Eggshell structure also varies across gecko lineages. Most squamate reptiles lay parchment-shelled eggs that absorb water from the environment during incubation. However, a single lineage of gekkotans (including the families Gekkonidae, Phyllodactylidae, and Sphaerodactylidae) lays rigid-shelled eggs. These hard eggs contain all necessary water at the time of laying and lose water slowly through vapor diffusion. As a result, their shell permeability is much lower than that of soft-shelled reptile eggs and is similar to that of bird eggs.

Geckos native to New Zealand, such as Hoplodactylus maculatus and H. duvaucelii, give birth to live young (viviparity) and reproduce less often than once per year in some populations.
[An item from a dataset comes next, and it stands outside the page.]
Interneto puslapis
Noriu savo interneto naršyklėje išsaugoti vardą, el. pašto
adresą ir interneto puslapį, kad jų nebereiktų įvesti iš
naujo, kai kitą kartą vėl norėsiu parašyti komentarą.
In the Macraes-Middlemarch region of Central Otago, female H. maculatus average about 0.85 offspring per year because they breed every two years and often produce clutches smaller than two. This low birth rate is linked to cool summer temperatures combined with live-bearing reproduction.

Obligate parthenogenesis as a reproductive system has evolved multiple times in the family Gekkonidae. It has been shown that oocytes are able to undergo meiosis in three different obligate parthenogenetic complexes of geckos. An extra premeiotic endoreplication of chromosomes is essential for obligate parthenogenesis in these geckos. Appropriate segregation during meiosis to form viable progeny is facilitated by the formation of bivalents made from copies of identical chromosomes.

==Mythology==
According to Greek mythology, in her anger Demeter splashed what remained of her drink onto the young Ascalabus, transforming him completely into a multicolored gecko (in ancient Greek ἀσκάλαβος; ascalabus).